■ GOAL 1 ■
In the Xymon alert-rule text, what fixed name does the top-level page have?
■ GOAL 2 ■
Reproduce word for word the stretch of the Xymon alert-rule text from "Rule matching a host" through "Perl-compatible regular expression.".
■ GOAL 3 ■
Extend the Xymon alert-rule text, picking up right after its final line.

■ PASSAGE TO READ ■
□ □ □ □
Rule matching an alert by the name of the page in BB. "targetstring" is the path of
the page as defined in the bb-hosts file. E.g. if you have this setup:
.IP
.nf
page servers All Servers
subpage web Webservers
10.0.0.1 www1.foo.com
subpage db Database servers
10.0.0.2 db1.foo.com
.fi
.LP
Then the "All servers" page is found with \fBPAGE=servers\fR, the 
"Webservers" page is \fBPAGE=servers/web\fR and the "Database servers"
page is \fBPAGE=servers/db\fR. Note that you can also use regular expressions 
to specify the page name, e.g. \fBPAGE=%.*/db\fR would find the "Database
servers" page regardless of where this page was placed in the hierarchy.

The top-level page has a the fixed name \fB/\fR, e.g. \fBPAGE=/\fR would 
match all hosts on the Xymon frontpage. If you need it in a regular
expression, use \fBPAGE=%^/\fR to avoid matching the forward-slash
present in subpage-names.

.BR "EXPAGE=targetstring"
Rule excluding a host if the pagename matches.

.BR "HOST=targetstring"
Rule matching a host by the hostname.
"targetstring" is either a comma-separated list of hostnames (from the bb-hosts file),
"*" to indicate "all hosts", or a Perl-compatible regular expression.
E.g. "HOST=dns.foo.com,www.foo.com" identifies two specific hosts;
"HOST=%www.*.foo.com EXHOST=www-test.foo.com" matches all hosts with a name
beginning with "www", except the "www-test" host.

.BR "EXHOST=targetstring"
Rule excluding a host by matching the hostname.

.BR "CLASS=classname"
□ □ □ □
■ DATA BLOCK ■

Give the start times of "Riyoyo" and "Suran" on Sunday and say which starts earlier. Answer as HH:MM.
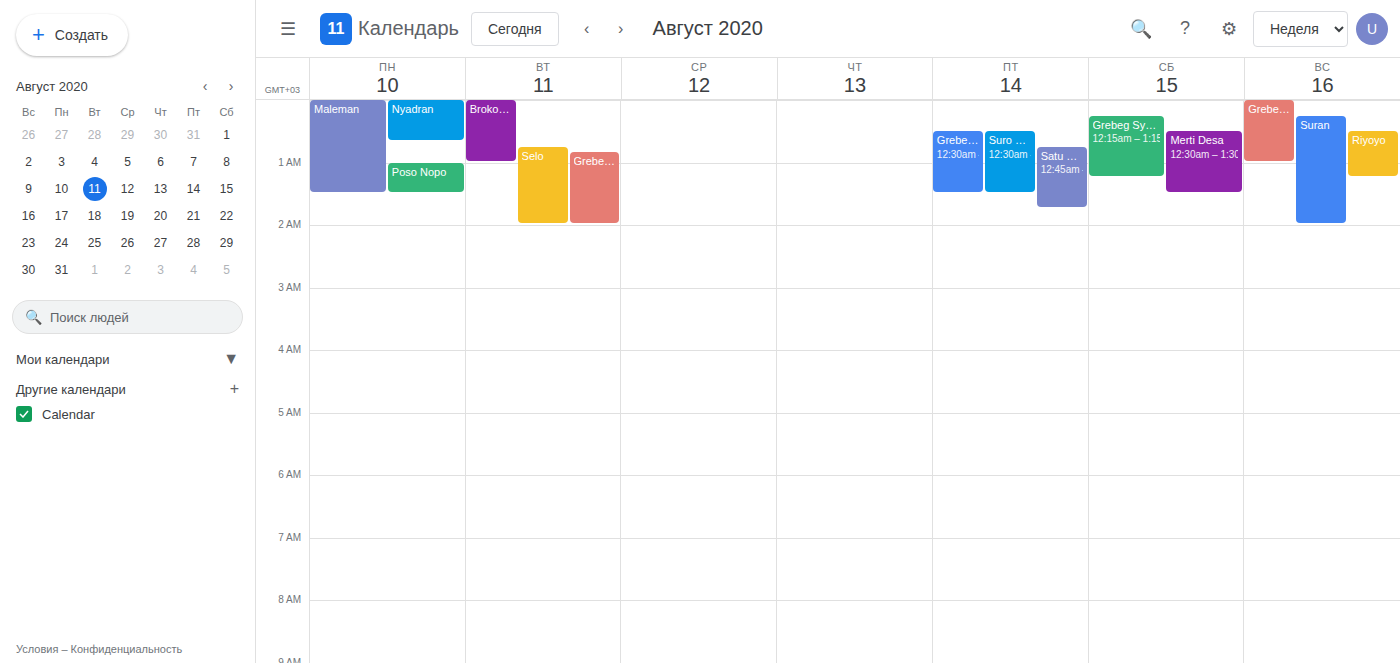
"Suran" 00:15; "Riyoyo" 00:30.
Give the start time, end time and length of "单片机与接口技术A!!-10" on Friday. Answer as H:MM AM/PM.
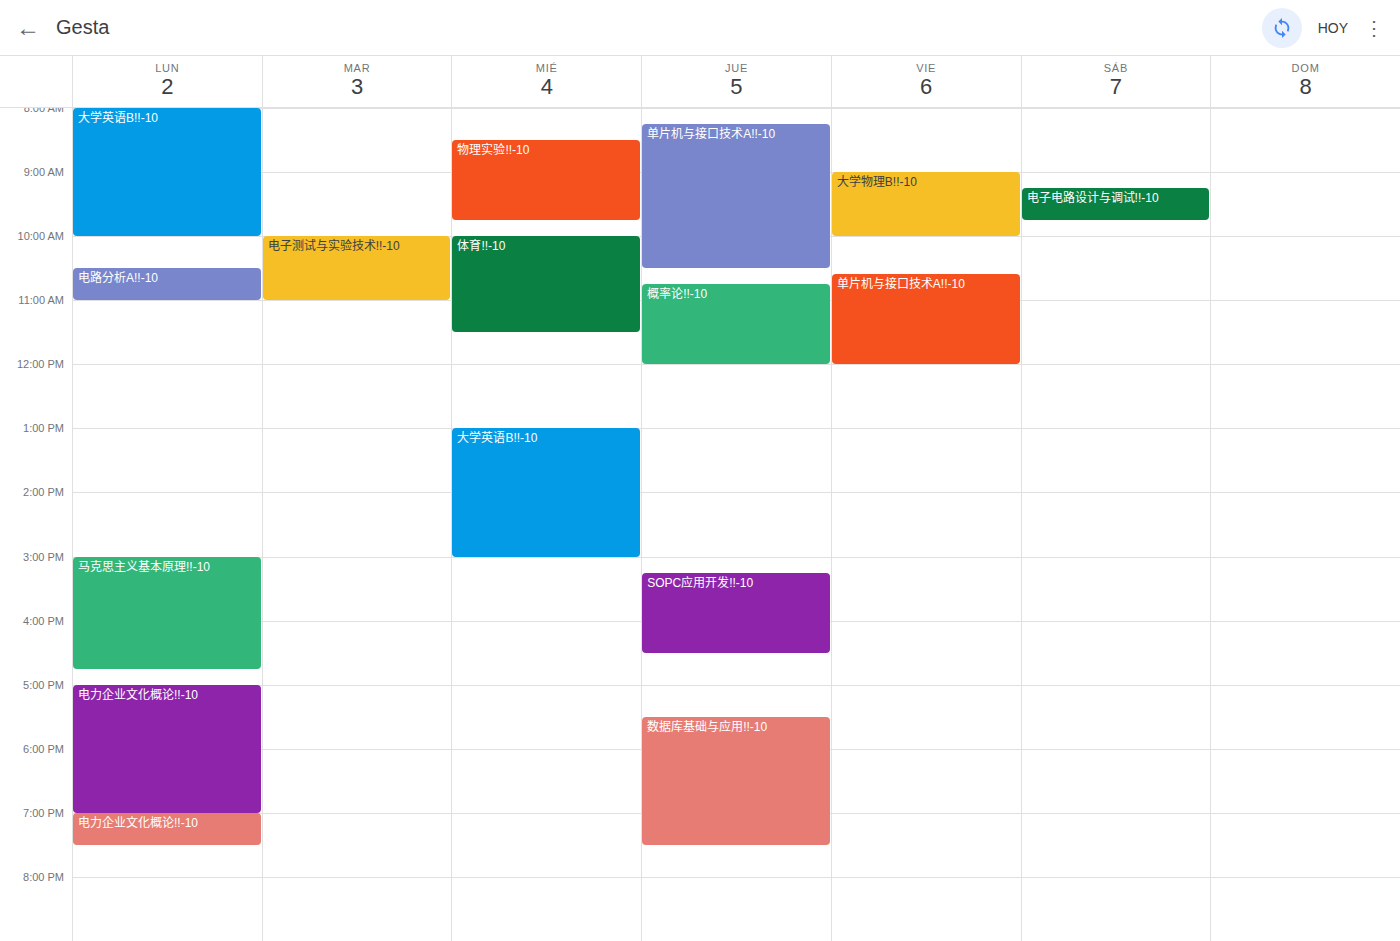
10:35 AM to 12:00 PM, 1 hour 25 minutes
□ □ □ □
■ WRITTEN RESPONSE 1 ■
The top-level page has the fixed name "/".

■ WRITTEN RESPONSE 2 ■
Rule matching a host by the hostname.
"targetstring" is either a comma-separated list of hostnames (from the bb-hosts file),
"*" to indicate "all hosts", or a Perl-compatible regular expression.

■ WRITTEN RESPONSE 3 ■
Rule match by the client class-name. You specify the class-name 
for a host when starting the client through the "--class=NAME"
option to the runclient.sh script. If no class is specified, the
host by default goes into a class named by the operating system.

.BR "EXCLASS=classname"
Exclude all hosts belonging to "classname" from this rule.

.BR "TIME=timespecification"
Rule matching by the time-of-day. This is specified as the DOWNTIME 
time specification in the bb-hosts file.  E.g. "TIME=W:0800:2200"
applied to a rule will make this rule active only on week-days between
8AM and 10PM.

.SH DIRECTING ALERTS TO GROUPS
For some tests - e.g. "procs" or "msgs" - the right group of people
to alert in case of a failure may be different, depending on which 
of the client rules actually detected a problem. E.g. if you have
PROCS rules for a host checking both "httpd" and "sshd" processes,
then the Web admins should handle httpd-failures, whereas "sshd"
failures are handled by the Unix admins.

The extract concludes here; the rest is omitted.